Perform absmax on given 2-D tensor and output one value absmax(tensor) value.

This function computes amax on given 2D-tensor.

Parameters:
  • datatype[in] Datatype of input tensor, currently support HIP_R_32F and HIP_R_16F only.

  • outDatatype[in] Datatype of output tensor, currently support HIP_R_32F and HIP_R_16F only.

  • output[out] Amax tensor buffer. can’t be nullptr.

  • input[in] 2-D tensor buffer. can’t be nullptr.

  • m[in] The first dimension of input/output tensor.

  • n[in] The second dimension of input/output tensor.

  • stream[in] The HIP stream where all the GPU work will be submitted.

Return values:
  • HIPBLAS_STATUS_SUCCESS – If it runs successfully.

  • HIPBLAS_STATUS_INVALID_VALUE – If m or n is 0, or input or output is nullptr.

  • HIPBLAS_STATUS_NOT_SUPPORTED – If datatype is not (HIP_R_32F or HIP_R_16F).

hipblasltExtAMaxWithScale()#

hipblasStatus_t hipblasltExtAMaxWithScale(const hipDataType datatype, const hipDataType outDatatype, const hipDataType scaleDatatype, void *output, void *outputD, void *input, void *inputScale, uint32_t m, uint32_t n, hipStream_t stream)#

Perform absmax and scaling on given 2-D tensor. Generate one absmax value and scaled 2-D tensor output.

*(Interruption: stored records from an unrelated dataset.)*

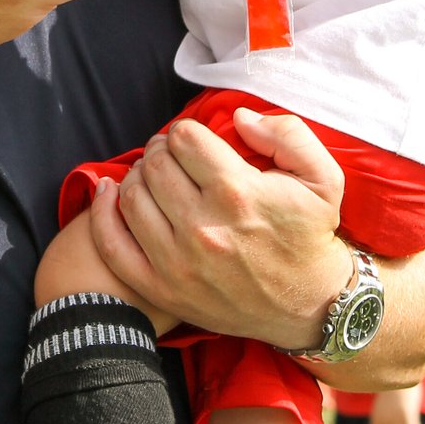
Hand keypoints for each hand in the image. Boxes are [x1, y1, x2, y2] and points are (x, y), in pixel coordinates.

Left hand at [88, 106, 349, 348]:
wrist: (310, 306)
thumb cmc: (311, 238)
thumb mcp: (323, 177)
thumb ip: (287, 133)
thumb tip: (239, 117)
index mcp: (237, 193)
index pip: (184, 138)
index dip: (187, 132)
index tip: (194, 141)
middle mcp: (203, 227)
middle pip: (155, 164)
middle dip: (161, 151)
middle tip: (172, 157)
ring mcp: (178, 263)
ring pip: (130, 196)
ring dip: (137, 176)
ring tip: (153, 176)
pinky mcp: (163, 290)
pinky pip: (113, 245)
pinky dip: (101, 214)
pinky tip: (108, 194)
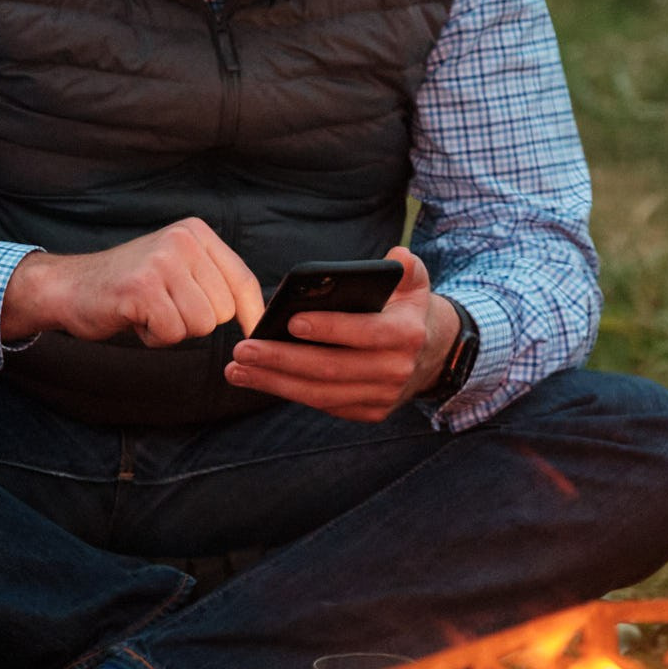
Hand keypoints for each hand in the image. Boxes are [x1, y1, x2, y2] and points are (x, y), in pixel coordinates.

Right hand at [1, 217, 266, 346]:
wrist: (69, 286)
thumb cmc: (128, 285)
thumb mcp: (176, 267)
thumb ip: (212, 280)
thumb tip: (258, 315)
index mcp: (194, 233)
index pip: (242, 279)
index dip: (252, 312)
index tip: (256, 332)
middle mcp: (182, 240)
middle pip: (223, 309)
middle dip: (196, 321)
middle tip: (163, 307)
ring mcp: (161, 261)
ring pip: (200, 324)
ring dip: (174, 329)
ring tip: (148, 311)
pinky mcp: (142, 287)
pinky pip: (172, 332)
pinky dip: (154, 336)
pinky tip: (135, 318)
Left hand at [223, 246, 459, 421]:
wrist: (431, 355)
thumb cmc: (406, 310)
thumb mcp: (415, 284)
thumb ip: (407, 268)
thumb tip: (397, 255)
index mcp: (406, 334)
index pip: (364, 333)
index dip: (328, 328)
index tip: (290, 321)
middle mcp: (395, 371)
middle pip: (331, 369)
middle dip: (282, 360)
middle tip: (242, 349)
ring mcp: (381, 397)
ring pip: (320, 393)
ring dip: (273, 382)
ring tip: (236, 368)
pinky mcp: (368, 413)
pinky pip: (323, 404)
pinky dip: (287, 392)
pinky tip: (257, 378)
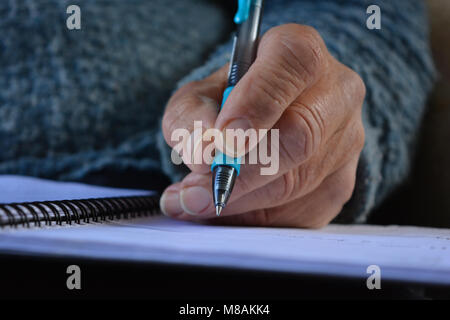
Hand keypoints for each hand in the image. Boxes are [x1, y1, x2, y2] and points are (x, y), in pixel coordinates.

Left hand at [160, 24, 364, 227]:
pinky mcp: (341, 182)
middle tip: (195, 192)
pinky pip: (301, 212)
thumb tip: (202, 153)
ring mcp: (346, 142)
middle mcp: (336, 93)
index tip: (224, 140)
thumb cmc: (232, 102)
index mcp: (301, 53)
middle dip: (243, 172)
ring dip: (241, 201)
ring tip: (195, 203)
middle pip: (300, 135)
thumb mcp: (199, 96)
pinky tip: (226, 212)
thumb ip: (191, 116)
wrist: (269, 118)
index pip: (292, 66)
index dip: (257, 103)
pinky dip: (255, 218)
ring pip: (298, 182)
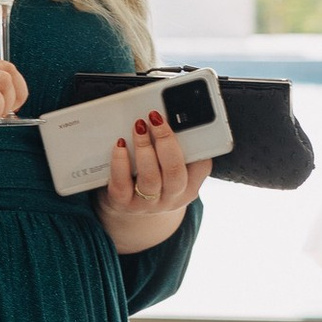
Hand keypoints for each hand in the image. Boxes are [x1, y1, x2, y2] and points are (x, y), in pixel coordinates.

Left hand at [95, 109, 211, 249]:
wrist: (127, 208)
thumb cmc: (153, 176)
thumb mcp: (169, 165)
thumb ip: (175, 145)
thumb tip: (167, 114)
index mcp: (189, 185)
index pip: (201, 165)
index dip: (195, 143)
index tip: (185, 118)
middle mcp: (171, 197)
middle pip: (175, 171)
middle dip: (166, 141)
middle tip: (156, 118)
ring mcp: (147, 204)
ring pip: (150, 178)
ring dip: (144, 148)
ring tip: (139, 126)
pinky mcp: (123, 204)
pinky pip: (122, 185)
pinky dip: (120, 162)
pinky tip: (120, 145)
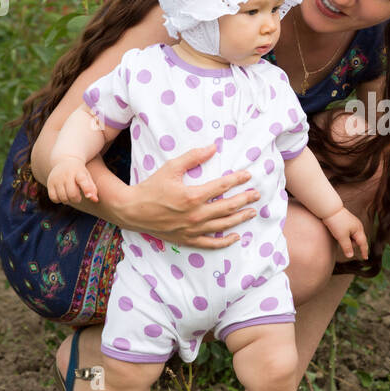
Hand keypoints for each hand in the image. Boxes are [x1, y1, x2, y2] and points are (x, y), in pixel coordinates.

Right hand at [48, 158, 98, 204]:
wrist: (65, 161)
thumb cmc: (79, 173)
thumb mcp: (87, 177)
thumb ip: (92, 189)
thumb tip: (95, 200)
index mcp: (79, 172)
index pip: (82, 180)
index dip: (86, 189)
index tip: (88, 196)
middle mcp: (67, 174)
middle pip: (72, 193)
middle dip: (76, 199)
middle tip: (78, 197)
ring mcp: (57, 178)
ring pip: (63, 197)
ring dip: (68, 200)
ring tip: (70, 195)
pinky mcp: (50, 183)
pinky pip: (53, 198)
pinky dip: (58, 200)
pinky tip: (62, 195)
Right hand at [125, 142, 260, 247]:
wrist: (132, 210)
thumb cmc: (151, 187)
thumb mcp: (171, 168)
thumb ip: (193, 157)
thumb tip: (213, 147)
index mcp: (192, 196)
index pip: (222, 186)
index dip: (237, 180)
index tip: (248, 175)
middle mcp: (195, 214)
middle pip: (227, 207)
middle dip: (245, 199)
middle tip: (257, 194)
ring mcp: (192, 229)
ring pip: (223, 225)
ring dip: (240, 218)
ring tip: (252, 212)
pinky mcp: (187, 239)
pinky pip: (210, 243)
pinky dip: (225, 241)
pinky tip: (236, 236)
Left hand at [322, 206, 368, 260]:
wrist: (329, 208)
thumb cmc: (336, 222)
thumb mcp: (341, 237)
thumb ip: (347, 247)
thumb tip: (350, 256)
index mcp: (358, 230)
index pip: (363, 243)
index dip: (364, 251)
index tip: (365, 258)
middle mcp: (358, 226)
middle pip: (357, 240)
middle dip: (351, 244)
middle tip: (341, 240)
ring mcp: (353, 223)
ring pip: (352, 236)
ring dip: (347, 239)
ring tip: (338, 234)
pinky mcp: (347, 221)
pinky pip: (348, 232)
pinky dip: (344, 235)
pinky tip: (337, 232)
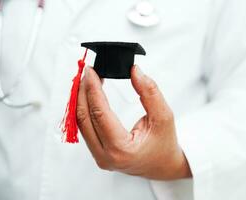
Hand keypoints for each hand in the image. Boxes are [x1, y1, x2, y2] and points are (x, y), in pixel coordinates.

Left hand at [77, 66, 191, 179]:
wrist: (162, 166)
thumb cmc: (165, 145)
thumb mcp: (164, 116)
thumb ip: (150, 92)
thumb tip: (135, 72)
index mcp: (121, 150)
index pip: (99, 113)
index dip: (93, 89)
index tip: (91, 72)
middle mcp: (105, 156)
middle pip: (83, 118)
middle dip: (83, 92)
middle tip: (88, 73)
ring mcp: (99, 157)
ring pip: (80, 124)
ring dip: (81, 100)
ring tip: (87, 82)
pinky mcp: (97, 153)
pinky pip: (84, 129)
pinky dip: (84, 110)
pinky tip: (88, 97)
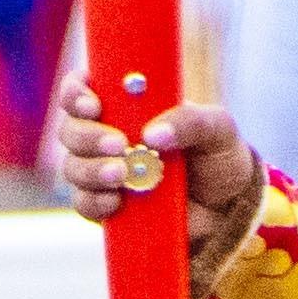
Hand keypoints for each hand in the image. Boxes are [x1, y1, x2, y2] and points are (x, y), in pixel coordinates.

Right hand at [50, 79, 266, 282]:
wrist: (227, 209)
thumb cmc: (219, 157)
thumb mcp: (218, 129)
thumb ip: (190, 121)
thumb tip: (152, 134)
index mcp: (126, 104)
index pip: (83, 89)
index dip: (76, 93)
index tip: (93, 105)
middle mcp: (106, 134)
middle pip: (70, 128)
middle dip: (86, 136)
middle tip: (119, 144)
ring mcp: (103, 171)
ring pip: (72, 167)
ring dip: (91, 170)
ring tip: (123, 175)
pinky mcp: (106, 205)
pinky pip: (83, 203)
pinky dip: (95, 201)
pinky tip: (117, 201)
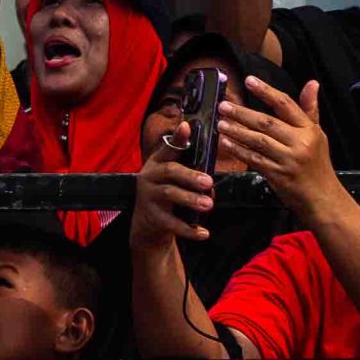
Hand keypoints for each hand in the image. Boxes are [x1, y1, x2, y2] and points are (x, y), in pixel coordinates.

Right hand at [131, 122, 215, 247]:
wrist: (147, 225)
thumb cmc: (167, 195)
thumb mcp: (172, 179)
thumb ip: (190, 172)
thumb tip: (211, 183)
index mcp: (158, 163)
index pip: (168, 147)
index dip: (178, 137)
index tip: (186, 126)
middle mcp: (150, 176)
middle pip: (170, 171)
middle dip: (190, 176)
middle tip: (209, 182)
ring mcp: (149, 196)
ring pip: (170, 194)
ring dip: (191, 199)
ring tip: (209, 205)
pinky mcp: (153, 217)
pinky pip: (172, 223)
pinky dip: (189, 229)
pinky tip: (204, 233)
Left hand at [217, 79, 335, 215]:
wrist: (322, 197)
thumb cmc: (317, 164)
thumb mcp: (318, 135)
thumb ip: (310, 109)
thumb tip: (312, 83)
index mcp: (309, 130)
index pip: (286, 105)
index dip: (266, 91)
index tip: (249, 80)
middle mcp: (300, 142)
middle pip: (267, 122)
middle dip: (243, 113)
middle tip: (224, 106)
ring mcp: (288, 160)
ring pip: (258, 141)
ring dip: (237, 131)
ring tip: (221, 123)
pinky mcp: (278, 175)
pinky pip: (254, 160)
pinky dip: (239, 151)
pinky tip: (226, 143)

This function computes amax and scaling on given 2D-tensor.

Parameters:
  • datatype[in] Datatype of input tensor, currently support HIP_R_32F only.

  • outDatatype[in] Datatype of output tensor, currently support HIP_R_32F and HIP_R_16F only.

  • scaleDatatype[in] Datatype of outputD tensor, currently support HIP_R_8F_E4M3_FNUZ and HIP_R_8F_E5M2_FNUZ only.

  • output[out] Amax tensor buffer. can’t be nullptr.

  • outputD[out] scaled 2-D tensor buffer. can’t be nullptr.

  • input[in] 2-D tensor buffer. can’t be nullptr.

  • inputScale[in] 1-D tensor buffer. can’t be nullptr. only support float.

  • m[in] The first dimension of input/output tensor.

  • n[in] The second dimension of input/output tensor.

  • stream[in] The HIP stream where all the GPU work will be submitted.

Return values:
  • HIPBLAS_STATUS_SUCCESS – If it runs successfully.

  • HIPBLAS_STATUS_INVALID_VALUE – If m or n is 0, or input, inputScale, output, or outputD is nullptr.

  • HIPBLAS_STATUS_NOT_SUPPORTED – If datatype is not HIP_R_32F, or scaleDatatype is not HIP_R_8F_E4M3_FNUZ or HIP_R_8F_E5M2_FNUZ.